Reproduce the text of every record below verbatim, leaving out the pictures.
─── Data excerpts
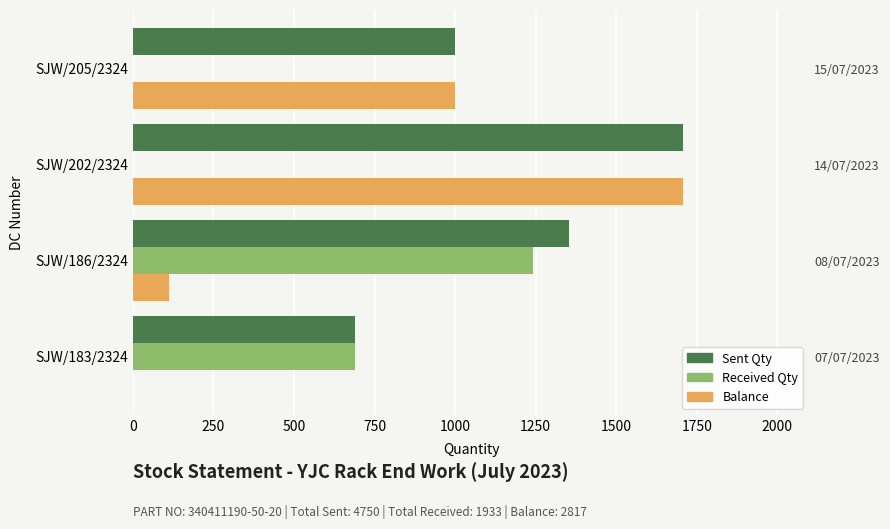

Is it true that Balance equals 147 at SJW/186/2324?

False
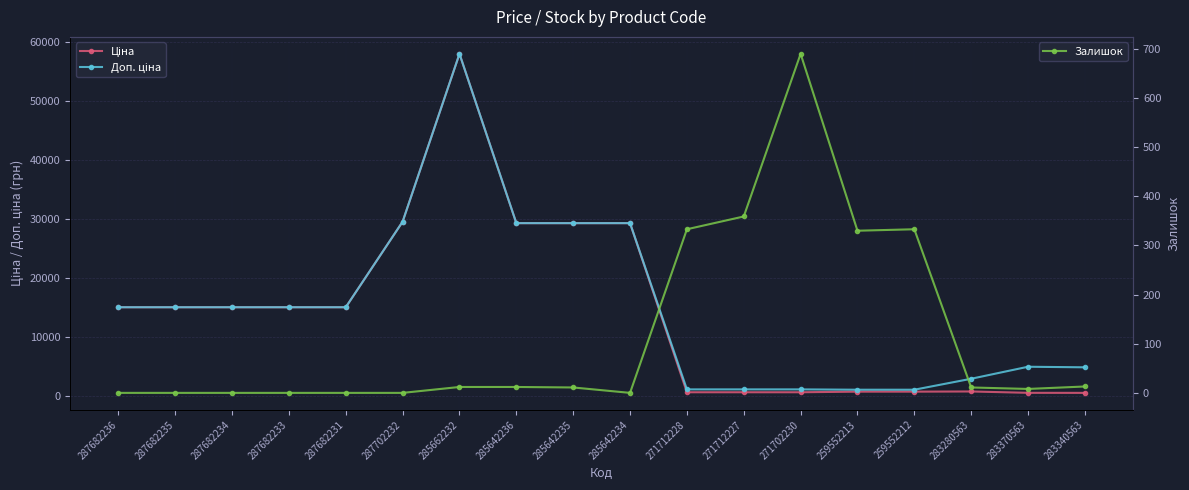

True or false: Залишок and Ціна intersect in this chart.

True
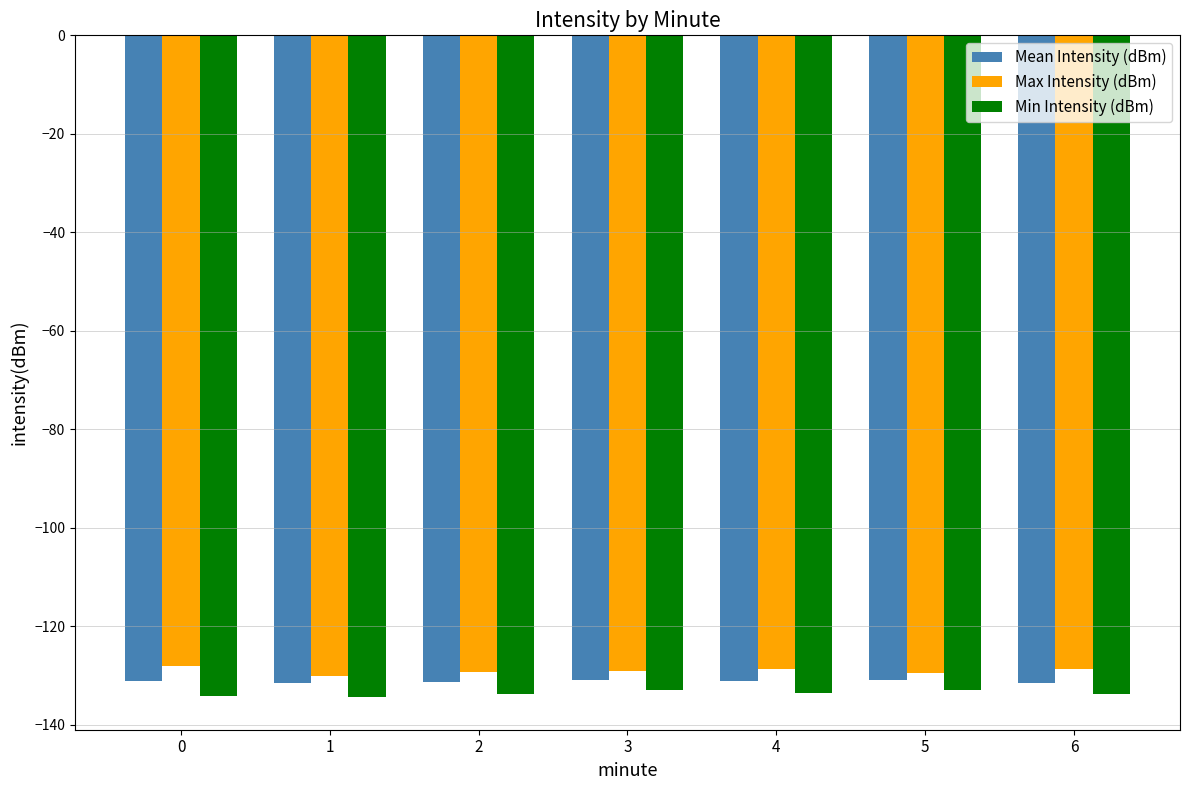

True or false: Max Intensity (dBm) has a value of -78.6 at 4.

False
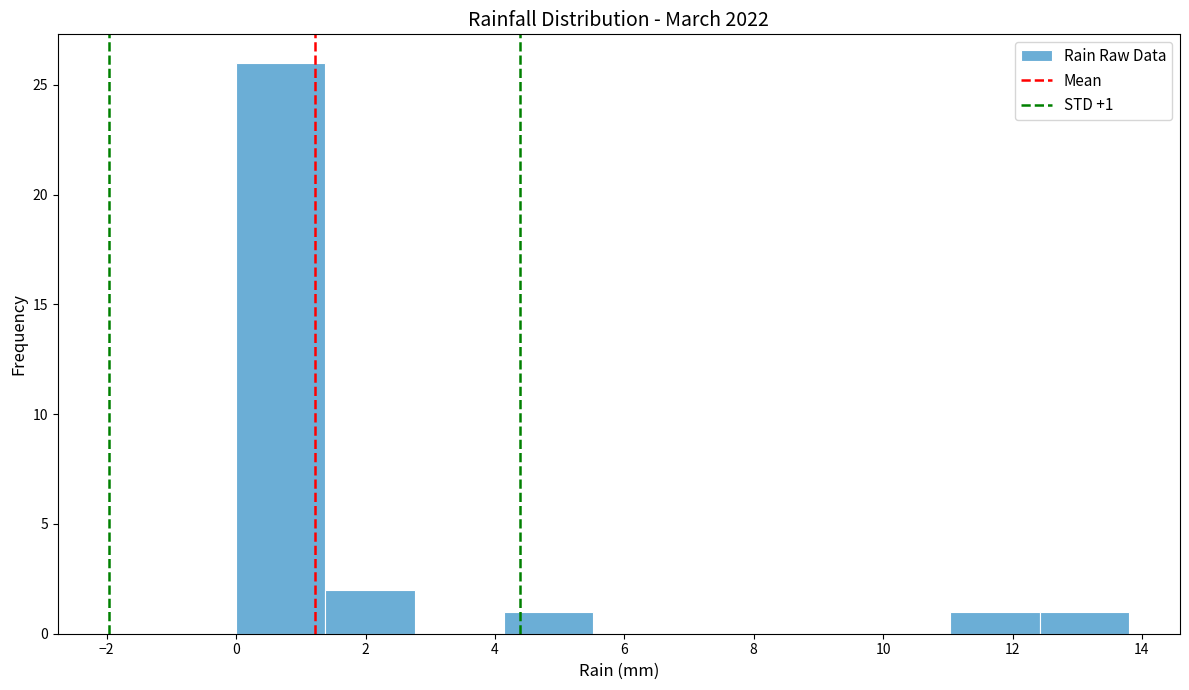

Over which range of the x-axis is the bar tallest?

0.00 to 1.38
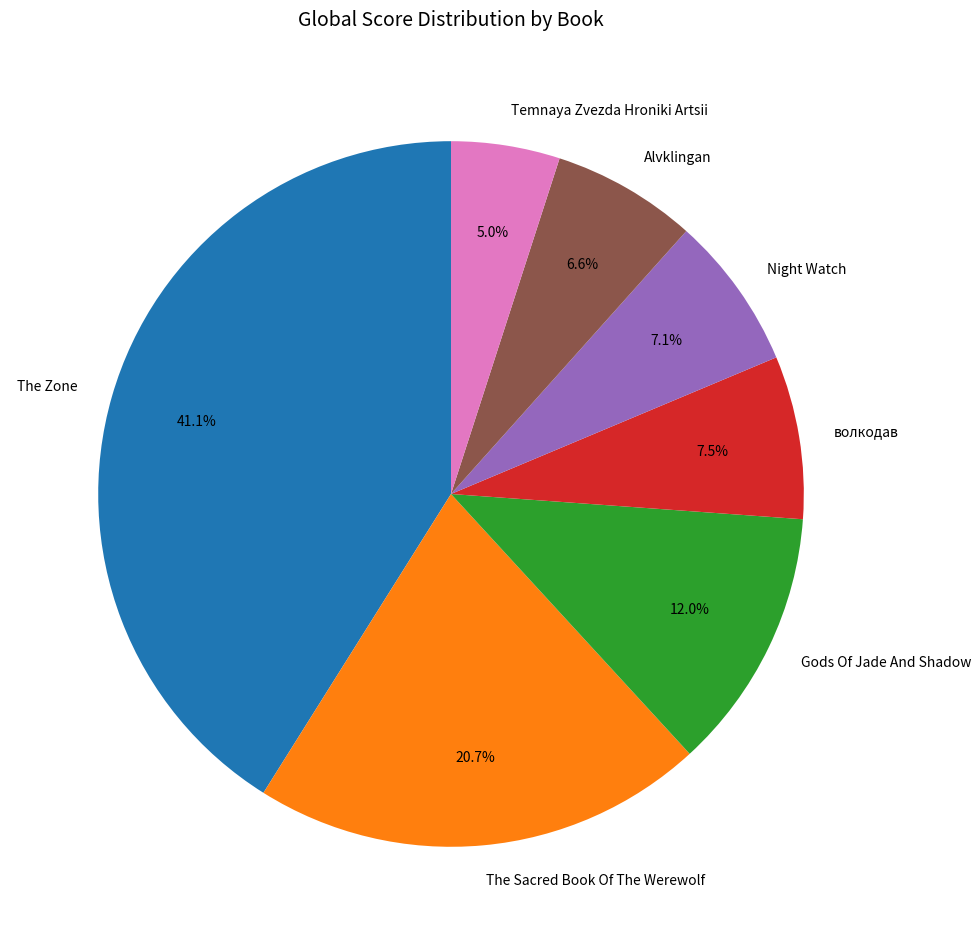

Does any single category account for the majority?

No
──────
■ **Answer area**:
Is it true that Balance equals 147 at SJW/186/2324?

False

True or false: Залишок and Ціна intersect in this chart.

True

True or false: Max Intensity (dBm) has a value of -78.6 at 4.

False

Over which range of the x-axis is the bar tallest?

0.00 to 1.38

Does any single category account for the majority?

No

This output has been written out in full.